Die Lehrer haben diese Woche gleich noch eins auf den Deckel bekommen, zusammen mit dem übrigens Staatspersonal: Es gibt eine Nullrunde bei den Löhnen.

Die Regierung war gegen diese Nullrunde. Tatsächlich unterläuft dieser Entscheid unsere Bestrebungen nach einer ausgewogenen Lösung für die folgenden Jahre. Ich persönlich bedaure diesen Entscheid.

Hat er Auswirkungen auf das Sparpaket?

Wie üblich wird der Regierungsrat nach der Anhörung den Massnahmenkatalog einer Gesamtanalyse unterziehen. Dabei wird auch die Lohnentwicklung mitberücksichtigt.

Ihre Partei, die SVP, sagt, eigentlich müsste man noch viel mehr sparen. Teilen Sie diese Ansicht?

Nein. Wir haben in guten Zeiten ein Polster angelegt in Form der Bilanzausgleichsreserve. Davon zehren wir in den kommenden Jahren. Für mich steht die Wettbewerbsfähigkeit des Kantons im Vordergrund.

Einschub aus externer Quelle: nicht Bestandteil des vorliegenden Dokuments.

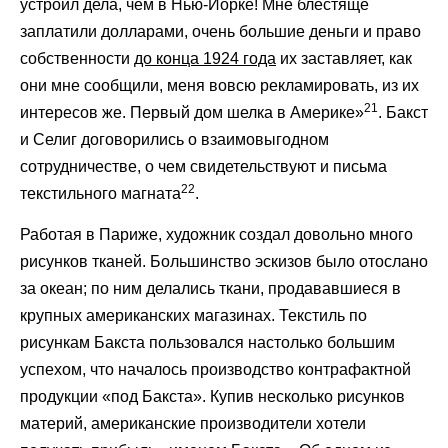
устроил дела, чем в Нью-Йорке! Мне блестяще
заплатили долларами, очень большие деньги и право
собственности
до конца 1924 года
их заставляет, как
они мне сообщили, меня вовсю рекламировать, из их
21
интересов же. Первый дом шелка в Америке»
. Бакст
и Селиг договорились о взаимовыгодном
сотрудничестве, о чем свидетельствуют и письма
22
текстильного магната
.
Работая в Париже, художник создал довольно много
рисунков тканей. Большинство эскизов было отослано
за океан; по ним делались ткани, продававшиеся в
крупных американских магазинах. Текстиль по
рисункам Бакста пользовался настолько большим
успехом, что началось производство контрафактной
продукции «под Бакста». Купив несколько рисунков
материй, американские производители хотели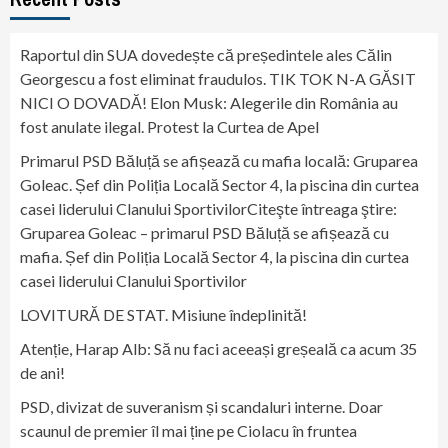
Raportul din SUA dovedește că președintele ales Călin
Georgescu a fost eliminat fraudulos. TIK TOK N-A GĂSIT
NICI O DOVADĂ! Elon Musk: Alegerile din România au
fost anulate ilegal. Protest la Curtea de Apel
Primarul PSD Băluță se afișează cu mafia locală: Gruparea
Goleac. Șef din Poliția Locală Sector 4, la piscina din curtea
casei liderului Clanului SportivilorCiteşte întreaga ştire:
Gruparea Goleac – primarul PSD Băluță se afișează cu
mafia. Șef din Poliția Locală Sector 4, la piscina din curtea
casei liderului Clanului Sportivilor
LOVITURĂ DE STAT. Misiune îndeplinită!
Atenție, Harap Alb: Să nu faci aceeași greșeală ca acum 35
de ani!
PSD, divizat de suveranism și scandaluri interne. Doar
scaunul de premier îl mai ține pe Ciolacu în fruntea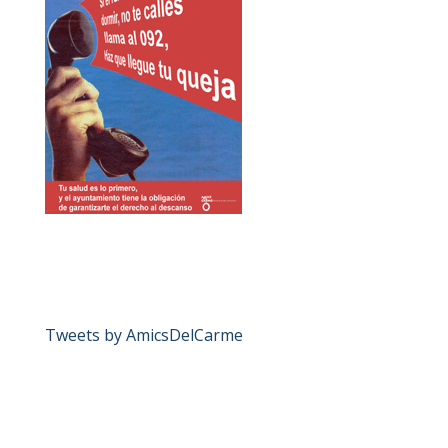
Tweets by AmicsDelCarme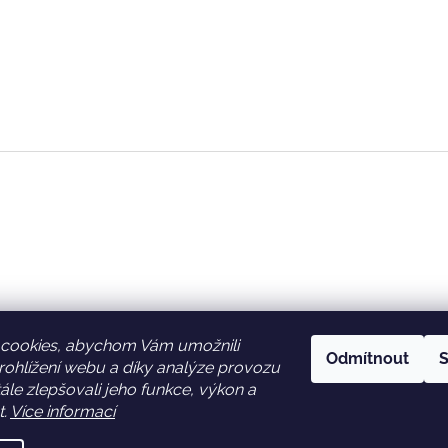
cookies, abychom Vám umožnili
Odmítnout
S
ohlížení webu a díky analýze provozu
Facebook
Věrnostní slevy
le zlepšovali jeho funkce, výkon a
t.
Více informací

Kritiker sagen: Der Aargau hat mehrmals die Steuern gesenkt – und jetzt vermag er nicht mehr alle Aufgaben zu bewältigen.

Wir haben nicht auf der Einnahmenseite, bei Steuern und Gebühren, ein Problem – die Einnahmen steigen nach wie vor –, sondern auf der Ausgabenseite. Seit 2011 wachsen die Ausgaben bedeutend rascher als die Wirtschaft. Entwicklungen in der Gesellschaft und Aufträge der Politik haben zu den Mehrausgaben geführt. Die Leistungsanalyse schafft Raum für künftige Herausforderungen.